### MATERIAL PROVIDED
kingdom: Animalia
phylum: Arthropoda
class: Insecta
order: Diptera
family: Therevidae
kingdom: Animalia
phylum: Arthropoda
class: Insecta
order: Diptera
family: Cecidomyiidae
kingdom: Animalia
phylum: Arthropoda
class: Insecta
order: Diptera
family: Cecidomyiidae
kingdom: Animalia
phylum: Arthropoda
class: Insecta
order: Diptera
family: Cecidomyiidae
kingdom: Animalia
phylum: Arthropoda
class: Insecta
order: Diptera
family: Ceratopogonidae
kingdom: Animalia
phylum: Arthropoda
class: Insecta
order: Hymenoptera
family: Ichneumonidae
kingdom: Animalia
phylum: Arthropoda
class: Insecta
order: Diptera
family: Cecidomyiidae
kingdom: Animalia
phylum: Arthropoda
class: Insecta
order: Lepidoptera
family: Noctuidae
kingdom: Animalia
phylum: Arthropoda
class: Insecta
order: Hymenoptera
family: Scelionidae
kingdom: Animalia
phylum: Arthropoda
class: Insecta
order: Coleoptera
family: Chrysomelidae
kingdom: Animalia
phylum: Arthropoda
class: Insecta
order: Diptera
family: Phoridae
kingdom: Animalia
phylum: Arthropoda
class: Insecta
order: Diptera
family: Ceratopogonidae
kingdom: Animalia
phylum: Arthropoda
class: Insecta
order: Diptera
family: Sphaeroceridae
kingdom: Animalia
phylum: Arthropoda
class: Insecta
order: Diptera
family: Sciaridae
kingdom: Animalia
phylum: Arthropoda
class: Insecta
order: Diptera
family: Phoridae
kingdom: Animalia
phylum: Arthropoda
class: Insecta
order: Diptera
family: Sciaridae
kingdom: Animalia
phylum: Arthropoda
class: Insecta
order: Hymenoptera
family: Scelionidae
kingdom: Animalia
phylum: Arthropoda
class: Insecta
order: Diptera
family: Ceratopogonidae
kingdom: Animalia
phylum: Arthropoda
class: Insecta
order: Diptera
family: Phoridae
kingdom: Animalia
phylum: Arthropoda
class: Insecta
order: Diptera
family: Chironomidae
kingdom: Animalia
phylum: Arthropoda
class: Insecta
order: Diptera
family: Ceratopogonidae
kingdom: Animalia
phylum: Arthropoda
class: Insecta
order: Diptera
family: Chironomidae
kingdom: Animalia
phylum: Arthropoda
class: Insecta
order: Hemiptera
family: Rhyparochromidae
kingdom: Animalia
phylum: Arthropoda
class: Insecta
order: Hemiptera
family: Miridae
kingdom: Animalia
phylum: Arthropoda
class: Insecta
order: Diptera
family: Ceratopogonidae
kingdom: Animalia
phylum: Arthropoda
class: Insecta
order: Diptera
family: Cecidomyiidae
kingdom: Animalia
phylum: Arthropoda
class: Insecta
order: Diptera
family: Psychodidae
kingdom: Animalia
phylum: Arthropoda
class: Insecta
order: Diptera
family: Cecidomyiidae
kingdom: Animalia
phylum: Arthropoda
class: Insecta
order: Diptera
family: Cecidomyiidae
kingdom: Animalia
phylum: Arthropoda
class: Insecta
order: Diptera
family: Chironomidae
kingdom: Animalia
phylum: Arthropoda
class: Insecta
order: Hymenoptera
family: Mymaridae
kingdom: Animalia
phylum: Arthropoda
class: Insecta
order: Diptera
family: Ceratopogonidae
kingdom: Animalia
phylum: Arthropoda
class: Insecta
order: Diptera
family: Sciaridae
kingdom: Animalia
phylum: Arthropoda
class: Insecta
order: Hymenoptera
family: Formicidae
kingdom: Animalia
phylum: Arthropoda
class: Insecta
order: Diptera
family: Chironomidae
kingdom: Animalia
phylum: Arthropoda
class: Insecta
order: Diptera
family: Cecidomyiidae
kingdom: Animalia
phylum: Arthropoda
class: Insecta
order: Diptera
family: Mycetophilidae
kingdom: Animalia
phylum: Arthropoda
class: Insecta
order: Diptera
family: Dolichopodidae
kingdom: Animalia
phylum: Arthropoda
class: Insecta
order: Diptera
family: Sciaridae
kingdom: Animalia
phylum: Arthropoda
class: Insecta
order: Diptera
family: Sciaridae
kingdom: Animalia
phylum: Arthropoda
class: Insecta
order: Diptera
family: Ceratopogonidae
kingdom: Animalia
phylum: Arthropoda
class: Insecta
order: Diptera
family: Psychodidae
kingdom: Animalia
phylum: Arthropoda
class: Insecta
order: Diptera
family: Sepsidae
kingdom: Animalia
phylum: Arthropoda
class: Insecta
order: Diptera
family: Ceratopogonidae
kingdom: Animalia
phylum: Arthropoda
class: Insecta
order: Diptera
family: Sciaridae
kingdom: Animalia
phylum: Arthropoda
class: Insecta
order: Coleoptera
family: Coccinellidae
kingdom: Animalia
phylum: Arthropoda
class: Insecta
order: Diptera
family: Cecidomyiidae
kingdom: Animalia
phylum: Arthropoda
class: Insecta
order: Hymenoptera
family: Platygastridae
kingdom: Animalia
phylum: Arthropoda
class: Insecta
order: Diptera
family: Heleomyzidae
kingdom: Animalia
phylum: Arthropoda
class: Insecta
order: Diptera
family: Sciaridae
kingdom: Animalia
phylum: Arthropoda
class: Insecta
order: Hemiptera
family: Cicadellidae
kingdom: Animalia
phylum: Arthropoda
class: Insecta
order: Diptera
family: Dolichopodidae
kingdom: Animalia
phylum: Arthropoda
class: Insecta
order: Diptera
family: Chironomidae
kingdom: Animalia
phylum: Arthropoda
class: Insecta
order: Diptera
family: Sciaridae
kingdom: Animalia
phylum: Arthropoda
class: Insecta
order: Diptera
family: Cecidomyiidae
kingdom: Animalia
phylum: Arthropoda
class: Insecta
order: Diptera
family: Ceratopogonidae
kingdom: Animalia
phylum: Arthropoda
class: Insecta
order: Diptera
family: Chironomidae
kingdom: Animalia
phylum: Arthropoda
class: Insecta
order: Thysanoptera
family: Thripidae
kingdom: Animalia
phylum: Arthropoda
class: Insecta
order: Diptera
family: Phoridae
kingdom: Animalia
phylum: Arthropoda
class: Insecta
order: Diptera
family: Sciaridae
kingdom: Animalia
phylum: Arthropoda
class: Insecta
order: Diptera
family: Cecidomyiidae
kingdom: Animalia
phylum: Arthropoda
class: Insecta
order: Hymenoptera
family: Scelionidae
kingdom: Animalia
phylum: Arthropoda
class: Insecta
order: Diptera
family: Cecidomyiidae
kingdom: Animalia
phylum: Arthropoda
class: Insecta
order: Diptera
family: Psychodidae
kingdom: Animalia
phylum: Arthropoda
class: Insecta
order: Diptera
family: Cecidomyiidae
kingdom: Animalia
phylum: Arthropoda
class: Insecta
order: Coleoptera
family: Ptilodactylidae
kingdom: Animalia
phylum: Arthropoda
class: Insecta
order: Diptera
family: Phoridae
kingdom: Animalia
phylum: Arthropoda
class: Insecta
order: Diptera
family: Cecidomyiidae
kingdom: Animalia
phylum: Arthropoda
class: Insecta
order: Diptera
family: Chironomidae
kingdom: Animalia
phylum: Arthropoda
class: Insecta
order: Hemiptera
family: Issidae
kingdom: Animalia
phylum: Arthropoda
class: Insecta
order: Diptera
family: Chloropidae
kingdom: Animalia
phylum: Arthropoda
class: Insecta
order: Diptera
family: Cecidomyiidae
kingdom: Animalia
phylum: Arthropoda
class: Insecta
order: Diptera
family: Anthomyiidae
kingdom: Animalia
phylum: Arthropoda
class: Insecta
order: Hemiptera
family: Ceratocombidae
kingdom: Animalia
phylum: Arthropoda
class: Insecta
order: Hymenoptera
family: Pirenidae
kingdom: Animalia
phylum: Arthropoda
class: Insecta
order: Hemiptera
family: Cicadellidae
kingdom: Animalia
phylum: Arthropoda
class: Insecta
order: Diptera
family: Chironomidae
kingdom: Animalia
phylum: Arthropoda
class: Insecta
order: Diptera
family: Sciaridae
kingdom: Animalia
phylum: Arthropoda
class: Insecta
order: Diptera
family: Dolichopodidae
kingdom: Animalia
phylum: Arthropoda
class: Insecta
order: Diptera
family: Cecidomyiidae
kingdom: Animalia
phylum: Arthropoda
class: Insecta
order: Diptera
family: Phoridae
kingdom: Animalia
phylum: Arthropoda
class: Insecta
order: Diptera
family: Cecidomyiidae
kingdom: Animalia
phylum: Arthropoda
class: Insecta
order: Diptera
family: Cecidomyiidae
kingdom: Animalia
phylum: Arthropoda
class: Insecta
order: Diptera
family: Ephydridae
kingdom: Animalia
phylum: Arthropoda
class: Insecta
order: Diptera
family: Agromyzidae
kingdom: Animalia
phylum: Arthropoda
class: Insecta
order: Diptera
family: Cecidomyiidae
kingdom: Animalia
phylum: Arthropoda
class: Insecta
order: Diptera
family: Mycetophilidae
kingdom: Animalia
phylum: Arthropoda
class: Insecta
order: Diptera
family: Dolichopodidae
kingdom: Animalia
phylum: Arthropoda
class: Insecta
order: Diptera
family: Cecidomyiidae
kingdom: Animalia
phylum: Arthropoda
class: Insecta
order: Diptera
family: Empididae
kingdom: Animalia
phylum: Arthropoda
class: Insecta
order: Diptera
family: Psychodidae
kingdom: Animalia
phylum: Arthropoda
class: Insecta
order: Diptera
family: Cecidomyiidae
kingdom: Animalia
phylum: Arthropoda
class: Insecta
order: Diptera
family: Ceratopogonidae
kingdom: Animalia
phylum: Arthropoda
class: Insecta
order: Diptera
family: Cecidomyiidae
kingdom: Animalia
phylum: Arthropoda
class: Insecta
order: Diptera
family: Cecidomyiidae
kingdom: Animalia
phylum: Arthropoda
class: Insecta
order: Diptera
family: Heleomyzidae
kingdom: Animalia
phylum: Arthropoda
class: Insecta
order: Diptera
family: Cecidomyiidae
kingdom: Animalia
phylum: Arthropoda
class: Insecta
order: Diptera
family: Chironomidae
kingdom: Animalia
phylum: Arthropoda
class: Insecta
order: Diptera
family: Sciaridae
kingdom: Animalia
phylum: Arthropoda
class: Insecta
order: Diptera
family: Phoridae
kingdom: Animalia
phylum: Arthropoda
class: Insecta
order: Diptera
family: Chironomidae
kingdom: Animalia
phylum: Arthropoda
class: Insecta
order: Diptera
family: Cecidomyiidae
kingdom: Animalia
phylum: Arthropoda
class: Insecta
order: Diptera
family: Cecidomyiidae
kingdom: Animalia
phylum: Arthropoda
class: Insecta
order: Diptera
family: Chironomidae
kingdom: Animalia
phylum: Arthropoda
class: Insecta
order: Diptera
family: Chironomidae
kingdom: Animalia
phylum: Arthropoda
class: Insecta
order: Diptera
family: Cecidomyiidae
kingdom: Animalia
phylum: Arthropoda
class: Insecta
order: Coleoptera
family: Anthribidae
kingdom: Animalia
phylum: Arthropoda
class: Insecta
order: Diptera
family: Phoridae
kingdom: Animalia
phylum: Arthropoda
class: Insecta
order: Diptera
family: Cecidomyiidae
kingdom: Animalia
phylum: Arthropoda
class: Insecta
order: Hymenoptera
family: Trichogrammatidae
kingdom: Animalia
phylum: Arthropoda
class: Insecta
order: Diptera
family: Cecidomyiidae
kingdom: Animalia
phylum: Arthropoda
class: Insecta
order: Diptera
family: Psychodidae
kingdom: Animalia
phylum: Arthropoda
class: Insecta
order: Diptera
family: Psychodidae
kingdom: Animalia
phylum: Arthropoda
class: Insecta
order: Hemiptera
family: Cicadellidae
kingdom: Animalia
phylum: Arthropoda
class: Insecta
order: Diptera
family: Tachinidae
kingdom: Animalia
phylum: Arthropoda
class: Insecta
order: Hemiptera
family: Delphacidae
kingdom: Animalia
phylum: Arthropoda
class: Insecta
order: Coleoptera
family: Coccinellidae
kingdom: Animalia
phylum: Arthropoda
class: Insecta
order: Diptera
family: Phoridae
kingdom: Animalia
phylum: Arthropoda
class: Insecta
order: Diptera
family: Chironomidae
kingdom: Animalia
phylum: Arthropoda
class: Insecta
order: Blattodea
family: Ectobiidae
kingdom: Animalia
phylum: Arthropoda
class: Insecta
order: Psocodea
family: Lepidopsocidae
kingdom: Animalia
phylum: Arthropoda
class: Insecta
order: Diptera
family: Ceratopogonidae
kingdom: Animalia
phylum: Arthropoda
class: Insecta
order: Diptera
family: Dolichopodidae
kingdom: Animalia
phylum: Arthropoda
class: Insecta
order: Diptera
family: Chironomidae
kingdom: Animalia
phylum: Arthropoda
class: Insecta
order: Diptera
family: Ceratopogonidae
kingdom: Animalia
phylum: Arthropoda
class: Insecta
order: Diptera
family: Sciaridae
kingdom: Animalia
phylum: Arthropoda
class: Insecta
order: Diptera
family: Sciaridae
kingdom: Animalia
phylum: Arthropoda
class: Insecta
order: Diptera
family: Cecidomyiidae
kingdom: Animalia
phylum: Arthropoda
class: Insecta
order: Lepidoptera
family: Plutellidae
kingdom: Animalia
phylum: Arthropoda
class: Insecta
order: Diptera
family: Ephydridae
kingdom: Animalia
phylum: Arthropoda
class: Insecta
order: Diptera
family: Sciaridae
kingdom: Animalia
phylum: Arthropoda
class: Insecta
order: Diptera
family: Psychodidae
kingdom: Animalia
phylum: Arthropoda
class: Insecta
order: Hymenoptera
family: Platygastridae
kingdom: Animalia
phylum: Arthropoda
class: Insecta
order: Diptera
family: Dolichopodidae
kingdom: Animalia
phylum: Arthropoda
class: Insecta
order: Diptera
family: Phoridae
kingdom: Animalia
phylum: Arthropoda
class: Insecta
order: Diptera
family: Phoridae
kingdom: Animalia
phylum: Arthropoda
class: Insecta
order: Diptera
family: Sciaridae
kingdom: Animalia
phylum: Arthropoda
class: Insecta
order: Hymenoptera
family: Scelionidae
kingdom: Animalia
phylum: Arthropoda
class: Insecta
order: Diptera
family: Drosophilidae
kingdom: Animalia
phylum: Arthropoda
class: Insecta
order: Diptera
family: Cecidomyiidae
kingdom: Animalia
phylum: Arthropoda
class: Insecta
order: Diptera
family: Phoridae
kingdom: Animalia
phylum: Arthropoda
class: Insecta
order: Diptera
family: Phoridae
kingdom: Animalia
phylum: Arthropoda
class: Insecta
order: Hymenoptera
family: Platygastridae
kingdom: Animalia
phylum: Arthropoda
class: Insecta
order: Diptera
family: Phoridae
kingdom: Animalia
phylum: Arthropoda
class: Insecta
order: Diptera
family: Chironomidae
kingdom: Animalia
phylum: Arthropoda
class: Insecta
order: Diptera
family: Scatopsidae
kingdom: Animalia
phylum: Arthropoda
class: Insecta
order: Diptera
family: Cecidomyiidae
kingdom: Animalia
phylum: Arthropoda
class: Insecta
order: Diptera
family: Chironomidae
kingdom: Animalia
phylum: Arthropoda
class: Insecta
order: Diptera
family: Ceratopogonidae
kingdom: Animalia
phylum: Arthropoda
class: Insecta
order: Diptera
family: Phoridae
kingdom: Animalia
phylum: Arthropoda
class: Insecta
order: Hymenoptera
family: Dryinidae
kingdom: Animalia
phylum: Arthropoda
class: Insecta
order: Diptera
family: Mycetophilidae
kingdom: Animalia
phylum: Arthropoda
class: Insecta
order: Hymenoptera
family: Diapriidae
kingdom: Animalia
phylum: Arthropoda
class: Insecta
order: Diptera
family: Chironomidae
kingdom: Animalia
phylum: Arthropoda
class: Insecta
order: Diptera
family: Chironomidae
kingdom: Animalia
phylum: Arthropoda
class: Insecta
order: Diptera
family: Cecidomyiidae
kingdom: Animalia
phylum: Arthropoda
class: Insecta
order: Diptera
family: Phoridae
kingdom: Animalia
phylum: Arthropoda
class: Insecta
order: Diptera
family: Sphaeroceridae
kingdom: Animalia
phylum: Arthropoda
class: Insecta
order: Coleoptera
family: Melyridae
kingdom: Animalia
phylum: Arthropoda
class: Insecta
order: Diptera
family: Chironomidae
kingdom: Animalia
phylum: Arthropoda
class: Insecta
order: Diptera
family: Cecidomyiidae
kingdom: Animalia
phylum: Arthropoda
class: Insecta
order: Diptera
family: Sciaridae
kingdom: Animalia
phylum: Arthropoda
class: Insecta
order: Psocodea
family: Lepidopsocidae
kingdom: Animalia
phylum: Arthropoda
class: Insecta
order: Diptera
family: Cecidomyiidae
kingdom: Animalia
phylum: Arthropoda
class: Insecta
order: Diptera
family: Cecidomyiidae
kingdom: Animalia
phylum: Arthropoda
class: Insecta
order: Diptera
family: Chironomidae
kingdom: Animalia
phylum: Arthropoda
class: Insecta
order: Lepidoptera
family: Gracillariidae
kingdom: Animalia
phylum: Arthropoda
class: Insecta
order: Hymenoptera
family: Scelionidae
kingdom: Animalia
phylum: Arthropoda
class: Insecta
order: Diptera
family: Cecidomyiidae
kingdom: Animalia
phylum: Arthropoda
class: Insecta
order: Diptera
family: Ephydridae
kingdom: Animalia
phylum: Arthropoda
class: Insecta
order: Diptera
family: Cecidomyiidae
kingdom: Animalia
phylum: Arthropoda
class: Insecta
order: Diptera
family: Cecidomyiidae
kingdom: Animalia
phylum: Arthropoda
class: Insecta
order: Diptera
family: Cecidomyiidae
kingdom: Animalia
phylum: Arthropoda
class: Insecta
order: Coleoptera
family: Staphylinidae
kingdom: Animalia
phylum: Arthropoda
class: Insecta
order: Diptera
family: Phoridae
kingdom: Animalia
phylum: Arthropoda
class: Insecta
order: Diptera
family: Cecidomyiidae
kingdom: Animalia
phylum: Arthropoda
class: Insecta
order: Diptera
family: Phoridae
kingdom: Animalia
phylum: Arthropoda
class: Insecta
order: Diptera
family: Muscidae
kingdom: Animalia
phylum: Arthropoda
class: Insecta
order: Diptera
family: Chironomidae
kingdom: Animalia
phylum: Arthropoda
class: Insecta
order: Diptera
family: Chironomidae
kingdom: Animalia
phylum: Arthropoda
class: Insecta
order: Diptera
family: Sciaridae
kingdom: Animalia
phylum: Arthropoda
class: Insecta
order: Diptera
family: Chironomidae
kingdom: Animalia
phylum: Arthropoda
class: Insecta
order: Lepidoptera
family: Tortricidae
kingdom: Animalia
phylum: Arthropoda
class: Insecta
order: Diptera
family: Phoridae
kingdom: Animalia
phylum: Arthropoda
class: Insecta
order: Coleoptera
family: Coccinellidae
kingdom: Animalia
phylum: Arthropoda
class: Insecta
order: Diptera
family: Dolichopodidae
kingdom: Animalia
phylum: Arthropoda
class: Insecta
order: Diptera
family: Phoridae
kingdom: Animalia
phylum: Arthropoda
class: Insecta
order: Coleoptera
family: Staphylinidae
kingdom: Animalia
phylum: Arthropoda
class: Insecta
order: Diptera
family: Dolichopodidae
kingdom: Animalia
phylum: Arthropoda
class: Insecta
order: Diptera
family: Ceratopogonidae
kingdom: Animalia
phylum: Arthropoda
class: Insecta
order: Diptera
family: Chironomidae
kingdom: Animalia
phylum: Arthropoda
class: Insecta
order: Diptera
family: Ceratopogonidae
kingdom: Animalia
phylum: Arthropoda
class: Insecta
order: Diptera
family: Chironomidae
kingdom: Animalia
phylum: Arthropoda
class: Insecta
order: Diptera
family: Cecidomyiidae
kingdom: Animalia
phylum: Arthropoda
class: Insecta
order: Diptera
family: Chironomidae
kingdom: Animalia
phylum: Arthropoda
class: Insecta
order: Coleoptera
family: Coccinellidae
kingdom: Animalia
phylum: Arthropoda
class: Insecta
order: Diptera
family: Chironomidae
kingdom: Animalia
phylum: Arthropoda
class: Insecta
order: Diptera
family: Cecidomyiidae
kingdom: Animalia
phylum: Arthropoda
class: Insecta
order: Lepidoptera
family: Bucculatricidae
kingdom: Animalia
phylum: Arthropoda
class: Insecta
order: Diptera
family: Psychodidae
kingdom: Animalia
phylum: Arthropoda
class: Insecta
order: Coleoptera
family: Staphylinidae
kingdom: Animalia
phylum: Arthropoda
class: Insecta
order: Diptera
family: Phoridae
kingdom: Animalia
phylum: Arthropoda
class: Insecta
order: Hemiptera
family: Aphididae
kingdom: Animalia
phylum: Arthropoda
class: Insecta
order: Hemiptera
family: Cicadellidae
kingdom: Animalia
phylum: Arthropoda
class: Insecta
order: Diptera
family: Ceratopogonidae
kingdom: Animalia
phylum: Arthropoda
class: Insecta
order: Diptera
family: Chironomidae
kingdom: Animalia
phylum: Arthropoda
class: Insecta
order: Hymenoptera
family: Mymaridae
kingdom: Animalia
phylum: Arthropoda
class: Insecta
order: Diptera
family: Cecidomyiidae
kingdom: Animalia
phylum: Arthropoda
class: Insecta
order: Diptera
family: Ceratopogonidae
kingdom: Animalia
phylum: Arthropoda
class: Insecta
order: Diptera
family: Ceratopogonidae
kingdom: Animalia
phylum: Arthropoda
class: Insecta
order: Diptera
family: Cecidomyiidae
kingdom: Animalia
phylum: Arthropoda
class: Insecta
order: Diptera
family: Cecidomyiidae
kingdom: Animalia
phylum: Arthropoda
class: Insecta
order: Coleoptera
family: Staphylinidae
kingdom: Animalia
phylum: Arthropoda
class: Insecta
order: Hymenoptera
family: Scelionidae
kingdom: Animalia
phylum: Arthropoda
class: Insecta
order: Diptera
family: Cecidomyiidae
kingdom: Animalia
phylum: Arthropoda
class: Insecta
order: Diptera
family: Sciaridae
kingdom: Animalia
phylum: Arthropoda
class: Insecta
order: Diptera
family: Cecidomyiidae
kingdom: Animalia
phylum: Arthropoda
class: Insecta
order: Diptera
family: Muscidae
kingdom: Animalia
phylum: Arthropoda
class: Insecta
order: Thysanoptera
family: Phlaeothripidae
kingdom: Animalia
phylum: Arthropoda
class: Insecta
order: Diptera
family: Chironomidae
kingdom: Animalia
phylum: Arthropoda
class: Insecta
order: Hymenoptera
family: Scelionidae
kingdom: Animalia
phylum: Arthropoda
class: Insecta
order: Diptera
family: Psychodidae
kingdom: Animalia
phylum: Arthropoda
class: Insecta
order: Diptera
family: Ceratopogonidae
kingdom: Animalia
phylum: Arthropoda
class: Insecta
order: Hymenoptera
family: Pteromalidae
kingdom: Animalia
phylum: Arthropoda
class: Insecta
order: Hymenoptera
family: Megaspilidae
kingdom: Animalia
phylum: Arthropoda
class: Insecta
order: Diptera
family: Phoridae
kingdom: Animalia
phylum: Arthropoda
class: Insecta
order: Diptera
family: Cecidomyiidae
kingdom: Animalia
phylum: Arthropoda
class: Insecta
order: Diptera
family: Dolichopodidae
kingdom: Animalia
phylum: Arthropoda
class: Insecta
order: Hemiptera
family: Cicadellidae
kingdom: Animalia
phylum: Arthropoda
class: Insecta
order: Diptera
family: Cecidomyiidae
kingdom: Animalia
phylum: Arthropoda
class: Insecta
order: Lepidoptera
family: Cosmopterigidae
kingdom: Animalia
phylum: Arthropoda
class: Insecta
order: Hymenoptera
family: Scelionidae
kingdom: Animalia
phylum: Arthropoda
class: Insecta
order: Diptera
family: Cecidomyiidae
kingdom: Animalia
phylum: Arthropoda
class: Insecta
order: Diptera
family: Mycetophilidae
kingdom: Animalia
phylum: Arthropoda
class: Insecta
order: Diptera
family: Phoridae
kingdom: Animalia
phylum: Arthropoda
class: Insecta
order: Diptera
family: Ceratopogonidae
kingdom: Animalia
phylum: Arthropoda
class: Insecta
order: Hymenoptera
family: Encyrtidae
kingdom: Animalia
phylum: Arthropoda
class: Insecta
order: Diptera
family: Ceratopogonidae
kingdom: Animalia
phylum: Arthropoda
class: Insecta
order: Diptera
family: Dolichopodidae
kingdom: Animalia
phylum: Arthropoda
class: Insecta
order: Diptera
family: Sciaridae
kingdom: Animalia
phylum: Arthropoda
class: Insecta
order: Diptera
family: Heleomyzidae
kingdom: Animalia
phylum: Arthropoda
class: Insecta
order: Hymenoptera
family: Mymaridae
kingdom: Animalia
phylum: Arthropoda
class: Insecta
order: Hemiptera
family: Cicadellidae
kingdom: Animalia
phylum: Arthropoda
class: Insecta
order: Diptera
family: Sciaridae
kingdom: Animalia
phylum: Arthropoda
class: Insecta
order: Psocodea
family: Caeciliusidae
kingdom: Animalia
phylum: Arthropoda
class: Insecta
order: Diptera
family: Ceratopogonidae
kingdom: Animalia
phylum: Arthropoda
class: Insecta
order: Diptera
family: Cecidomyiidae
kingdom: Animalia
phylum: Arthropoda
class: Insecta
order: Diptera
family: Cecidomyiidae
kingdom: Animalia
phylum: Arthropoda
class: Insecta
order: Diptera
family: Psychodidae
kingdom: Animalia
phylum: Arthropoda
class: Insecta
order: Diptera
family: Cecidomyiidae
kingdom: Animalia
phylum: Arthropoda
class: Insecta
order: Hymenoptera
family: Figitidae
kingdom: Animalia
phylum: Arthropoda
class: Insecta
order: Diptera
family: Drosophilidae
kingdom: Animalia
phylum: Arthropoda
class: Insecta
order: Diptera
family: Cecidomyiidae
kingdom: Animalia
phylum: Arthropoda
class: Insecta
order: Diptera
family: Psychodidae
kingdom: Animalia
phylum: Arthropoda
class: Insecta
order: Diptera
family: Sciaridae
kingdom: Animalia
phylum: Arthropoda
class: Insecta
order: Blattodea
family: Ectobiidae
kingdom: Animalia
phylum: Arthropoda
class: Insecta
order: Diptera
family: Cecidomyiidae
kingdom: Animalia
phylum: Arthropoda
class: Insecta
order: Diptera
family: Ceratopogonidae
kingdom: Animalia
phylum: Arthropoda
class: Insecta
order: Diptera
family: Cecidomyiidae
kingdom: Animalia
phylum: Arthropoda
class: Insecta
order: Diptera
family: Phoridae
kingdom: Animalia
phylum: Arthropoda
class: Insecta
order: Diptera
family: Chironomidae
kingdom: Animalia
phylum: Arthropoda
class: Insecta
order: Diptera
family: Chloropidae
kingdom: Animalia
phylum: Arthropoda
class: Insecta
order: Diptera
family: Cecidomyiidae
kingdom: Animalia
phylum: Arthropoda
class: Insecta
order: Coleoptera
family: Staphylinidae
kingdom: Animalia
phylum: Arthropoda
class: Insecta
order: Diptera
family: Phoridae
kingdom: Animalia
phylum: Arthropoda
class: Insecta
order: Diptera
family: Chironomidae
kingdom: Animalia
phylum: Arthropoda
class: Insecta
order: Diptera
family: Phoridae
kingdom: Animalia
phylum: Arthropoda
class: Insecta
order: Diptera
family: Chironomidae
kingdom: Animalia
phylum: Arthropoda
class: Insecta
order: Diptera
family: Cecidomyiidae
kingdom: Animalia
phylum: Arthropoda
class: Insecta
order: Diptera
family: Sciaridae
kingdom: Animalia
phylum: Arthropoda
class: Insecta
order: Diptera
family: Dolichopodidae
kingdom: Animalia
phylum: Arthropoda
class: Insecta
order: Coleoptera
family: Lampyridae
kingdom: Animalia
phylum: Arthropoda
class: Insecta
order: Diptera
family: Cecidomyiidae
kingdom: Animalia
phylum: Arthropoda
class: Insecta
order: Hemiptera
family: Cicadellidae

### AIM
Rewrite the entries from the first line through the line containing "family: Rhyparochromidae", replacing every "phylum" with "division" and leaving everything else unchanged. Give only those lines.

### SOLUTION TO THIS TASK
kingdom: Animalia
division: Arthropoda
class: Insecta
order: Diptera
family: Therevidae
kingdom: Animalia
division: Arthropoda
class: Insecta
order: Diptera
family: Cecidomyiidae
kingdom: Animalia
division: Arthropoda
class: Insecta
order: Diptera
family: Cecidomyiidae
kingdom: Animalia
division: Arthropoda
class: Insecta
order: Diptera
family: Cecidomyiidae
kingdom: Animalia
division: Arthropoda
class: Insecta
order: Diptera
family: Ceratopogonidae
kingdom: Animalia
division: Arthropoda
class: Insecta
order: Hymenoptera
family: Ichneumonidae
kingdom: Animalia
division: Arthropoda
class: Insecta
order: Diptera
family: Cecidomyiidae
kingdom: Animalia
division: Arthropoda
class: Insecta
order: Lepidoptera
family: Noctuidae
kingdom: Animalia
division: Arthropoda
class: Insecta
order: Hymenoptera
family: Scelionidae
kingdom: Animalia
division: Arthropoda
class: Insecta
order: Coleoptera
family: Chrysomelidae
kingdom: Animalia
division: Arthropoda
class: Insecta
order: Diptera
family: Phoridae
kingdom: Animalia
division: Arthropoda
class: Insecta
order: Diptera
family: Ceratopogonidae
kingdom: Animalia
division: Arthropoda
class: Insecta
order: Diptera
family: Sphaeroceridae
kingdom: Animalia
division: Arthropoda
class: Insecta
order: Diptera
family: Sciaridae
kingdom: Animalia
division: Arthropoda
class: Insecta
order: Diptera
family: Phoridae
kingdom: Animalia
division: Arthropoda
class: Insecta
order: Diptera
family: Sciaridae
kingdom: Animalia
division: Arthropoda
class: Insecta
order: Hymenoptera
family: Scelionidae
kingdom: Animalia
division: Arthropoda
class: Insecta
order: Diptera
family: Ceratopogonidae
kingdom: Animalia
division: Arthropoda
class: Insecta
order: Diptera
family: Phoridae
kingdom: Animalia
division: Arthropoda
class: Insecta
order: Diptera
family: Chironomidae
kingdom: Animalia
division: Arthropoda
class: Insecta
order: Diptera
family: Ceratopogonidae
kingdom: Animalia
division: Arthropoda
class: Insecta
order: Diptera
family: Chironomidae
kingdom: Animalia
division: Arthropoda
class: Insecta
order: Hemiptera
family: Rhyparochromidae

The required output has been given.